Description of the task> How many lines below contain the word "exchange"? Reply with the number only.

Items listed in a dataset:
++++++

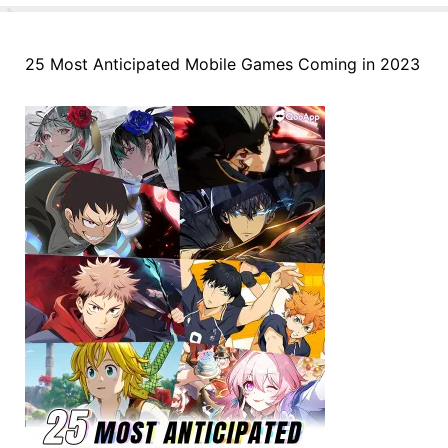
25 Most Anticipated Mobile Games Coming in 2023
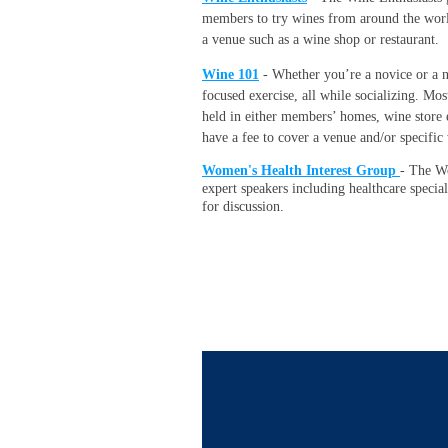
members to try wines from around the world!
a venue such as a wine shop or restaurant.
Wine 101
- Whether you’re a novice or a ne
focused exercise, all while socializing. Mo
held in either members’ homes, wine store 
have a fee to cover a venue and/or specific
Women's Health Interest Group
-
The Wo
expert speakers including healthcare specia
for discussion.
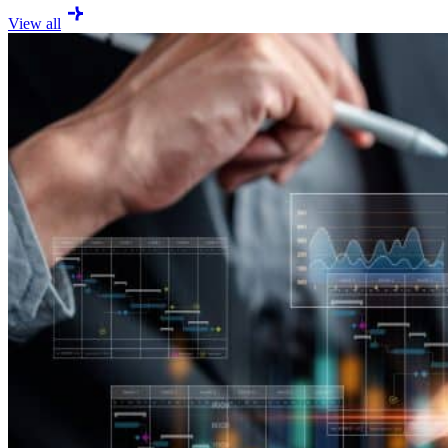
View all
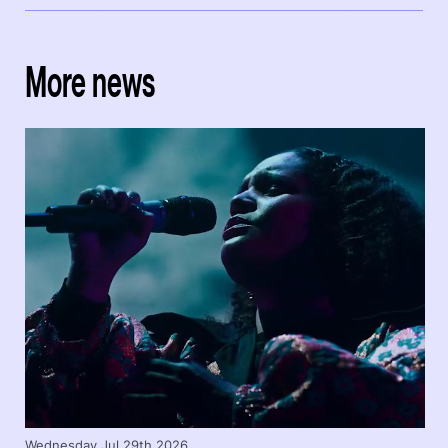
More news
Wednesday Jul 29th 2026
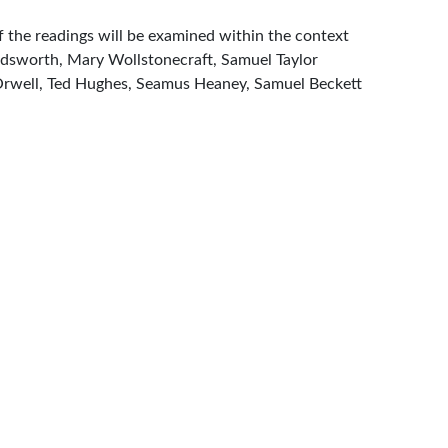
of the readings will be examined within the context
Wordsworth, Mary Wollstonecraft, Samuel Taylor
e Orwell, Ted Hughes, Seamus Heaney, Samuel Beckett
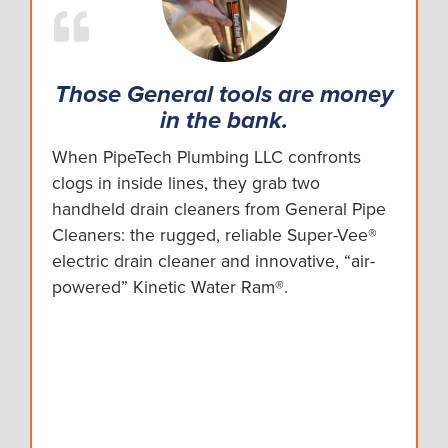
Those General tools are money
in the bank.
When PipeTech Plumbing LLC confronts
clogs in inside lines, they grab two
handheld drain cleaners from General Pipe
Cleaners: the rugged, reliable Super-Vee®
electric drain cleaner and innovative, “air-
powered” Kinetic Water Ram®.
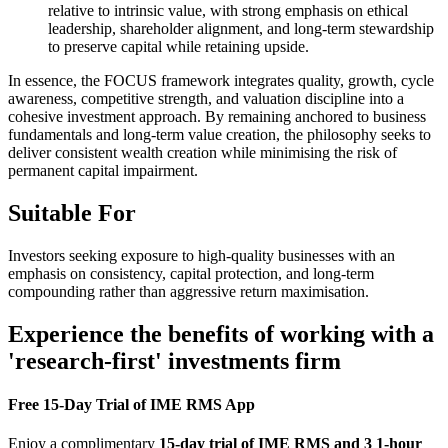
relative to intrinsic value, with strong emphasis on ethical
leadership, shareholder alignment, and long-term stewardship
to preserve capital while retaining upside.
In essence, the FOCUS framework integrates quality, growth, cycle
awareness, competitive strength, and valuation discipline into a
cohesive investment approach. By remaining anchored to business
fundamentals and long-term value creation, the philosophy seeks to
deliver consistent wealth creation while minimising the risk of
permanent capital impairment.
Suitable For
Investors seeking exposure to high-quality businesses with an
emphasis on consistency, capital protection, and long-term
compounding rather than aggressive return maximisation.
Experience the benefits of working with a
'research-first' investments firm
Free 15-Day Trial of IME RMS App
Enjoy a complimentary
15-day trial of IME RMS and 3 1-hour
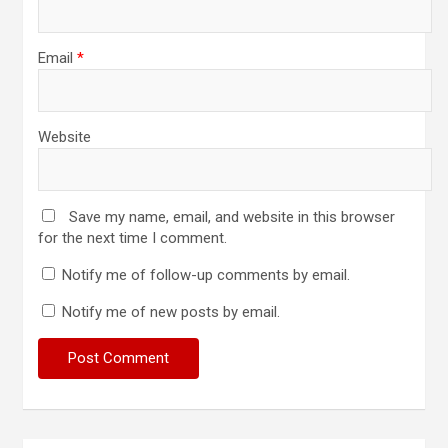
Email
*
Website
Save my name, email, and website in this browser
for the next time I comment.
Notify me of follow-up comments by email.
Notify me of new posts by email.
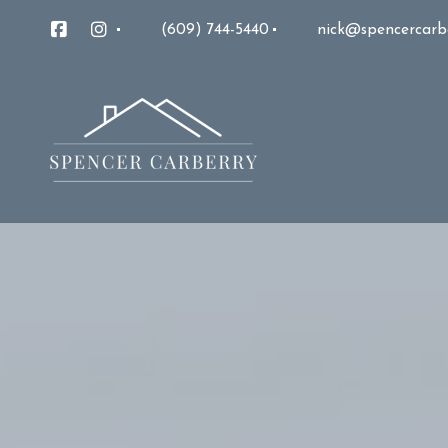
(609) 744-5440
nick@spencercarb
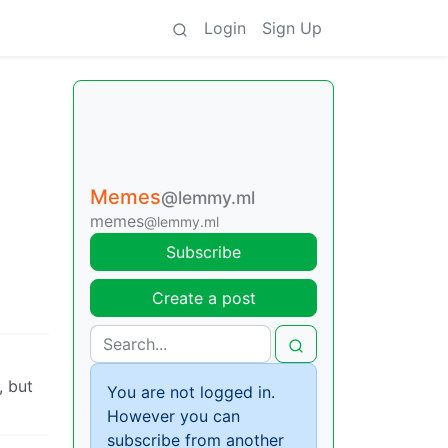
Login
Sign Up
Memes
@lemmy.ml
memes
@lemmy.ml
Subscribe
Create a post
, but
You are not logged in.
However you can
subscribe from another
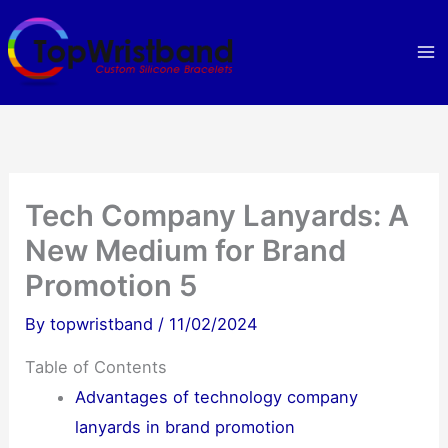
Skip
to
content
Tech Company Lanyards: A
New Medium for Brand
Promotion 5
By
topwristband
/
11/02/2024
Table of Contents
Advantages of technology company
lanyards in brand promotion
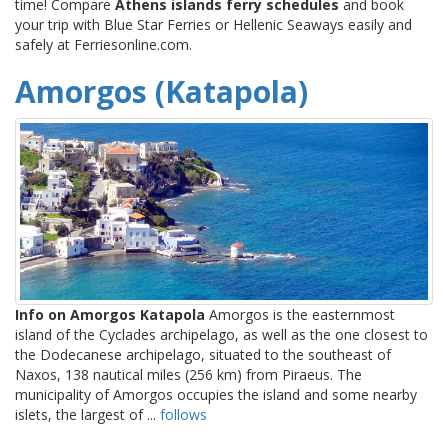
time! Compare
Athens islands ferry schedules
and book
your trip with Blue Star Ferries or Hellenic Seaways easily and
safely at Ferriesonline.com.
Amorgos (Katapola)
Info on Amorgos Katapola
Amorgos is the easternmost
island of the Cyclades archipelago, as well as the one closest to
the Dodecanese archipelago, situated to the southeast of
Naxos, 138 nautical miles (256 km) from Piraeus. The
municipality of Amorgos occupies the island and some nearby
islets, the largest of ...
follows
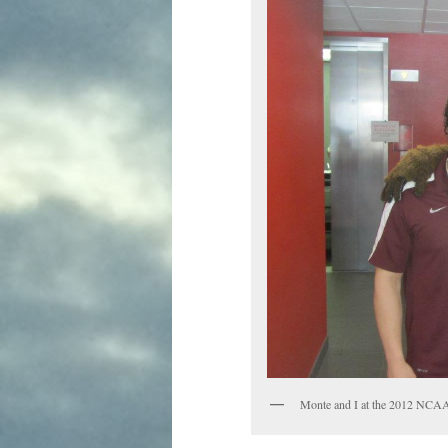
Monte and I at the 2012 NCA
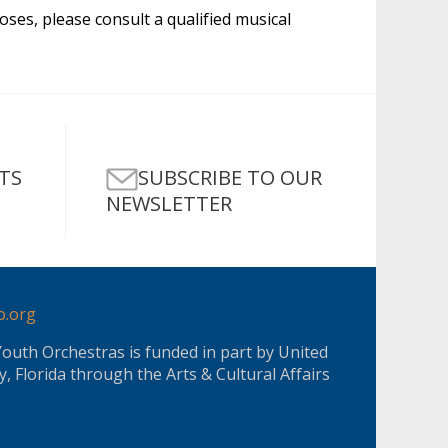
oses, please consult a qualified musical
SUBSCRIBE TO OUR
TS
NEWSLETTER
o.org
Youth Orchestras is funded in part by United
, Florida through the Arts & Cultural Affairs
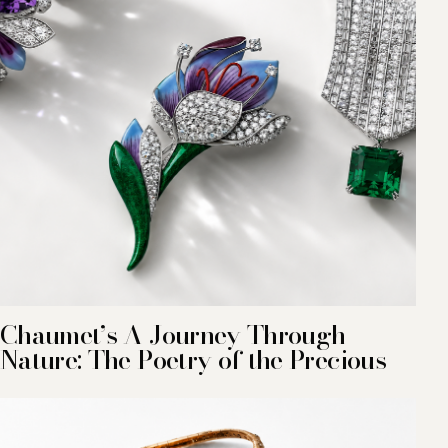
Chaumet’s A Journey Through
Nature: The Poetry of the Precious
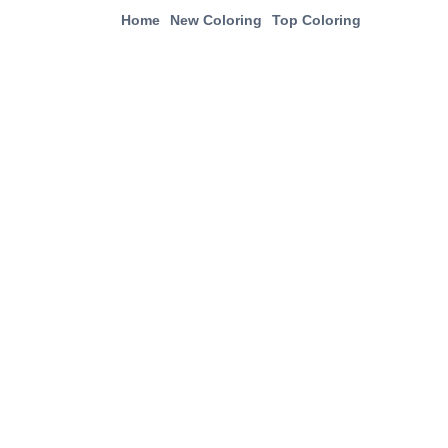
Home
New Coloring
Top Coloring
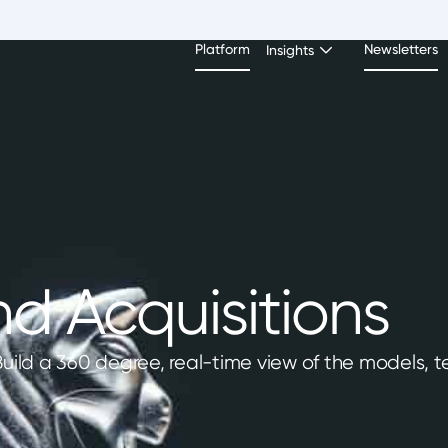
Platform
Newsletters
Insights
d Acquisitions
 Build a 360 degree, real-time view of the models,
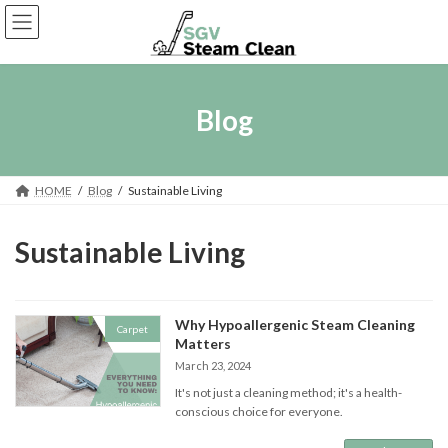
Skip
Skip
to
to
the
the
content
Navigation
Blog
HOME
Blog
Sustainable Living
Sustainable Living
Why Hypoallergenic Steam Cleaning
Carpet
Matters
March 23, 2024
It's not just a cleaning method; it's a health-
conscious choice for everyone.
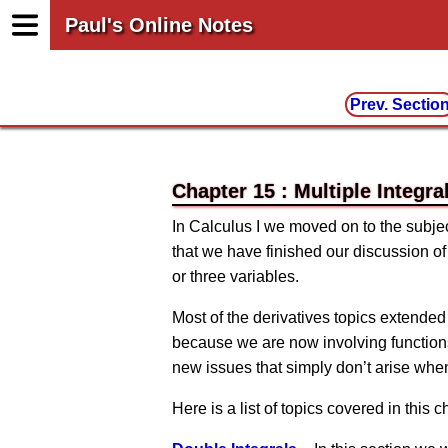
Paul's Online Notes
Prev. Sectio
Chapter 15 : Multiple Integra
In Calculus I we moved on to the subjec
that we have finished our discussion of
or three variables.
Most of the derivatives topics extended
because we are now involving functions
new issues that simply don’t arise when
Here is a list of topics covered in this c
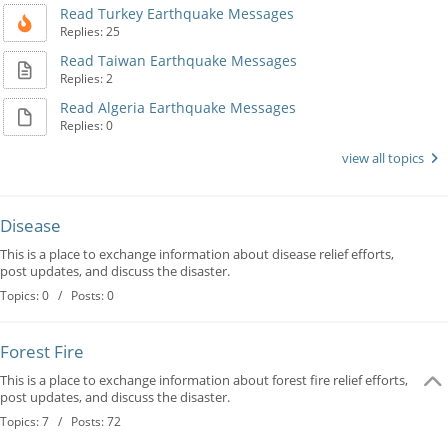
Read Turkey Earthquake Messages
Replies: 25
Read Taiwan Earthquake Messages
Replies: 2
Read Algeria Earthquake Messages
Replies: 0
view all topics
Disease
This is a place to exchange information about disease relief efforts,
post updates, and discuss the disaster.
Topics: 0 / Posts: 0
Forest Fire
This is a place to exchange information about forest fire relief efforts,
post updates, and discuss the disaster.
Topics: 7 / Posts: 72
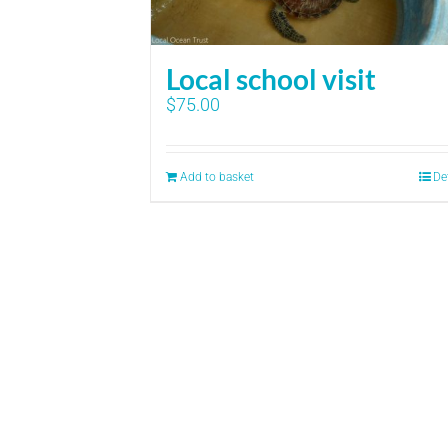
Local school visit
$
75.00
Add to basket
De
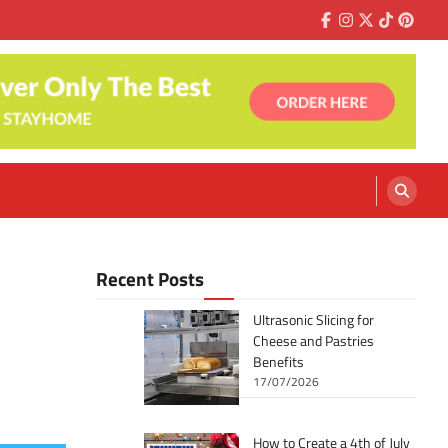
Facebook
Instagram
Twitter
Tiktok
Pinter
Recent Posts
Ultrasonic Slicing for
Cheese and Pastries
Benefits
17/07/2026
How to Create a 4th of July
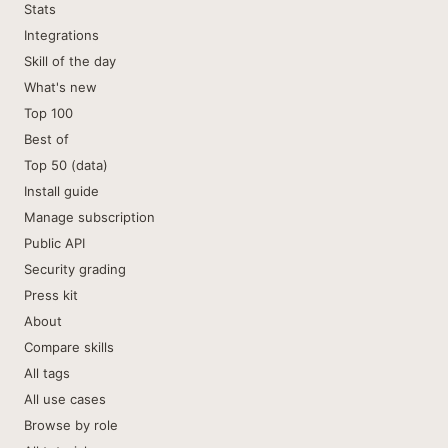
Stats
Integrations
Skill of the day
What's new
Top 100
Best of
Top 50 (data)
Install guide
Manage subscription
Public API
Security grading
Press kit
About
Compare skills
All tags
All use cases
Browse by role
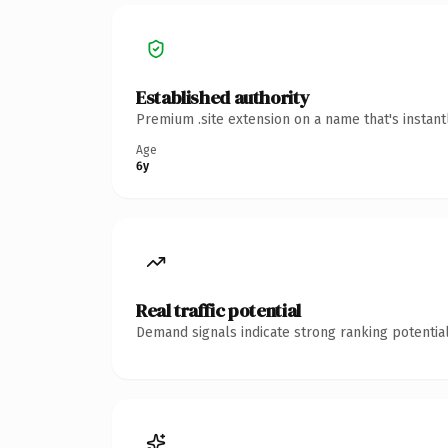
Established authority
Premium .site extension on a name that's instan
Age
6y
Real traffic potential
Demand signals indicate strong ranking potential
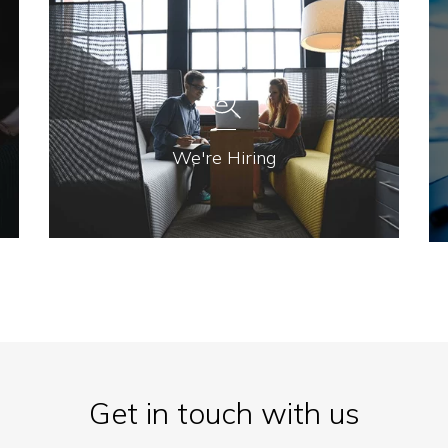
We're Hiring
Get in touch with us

++++++

Expected answer> 2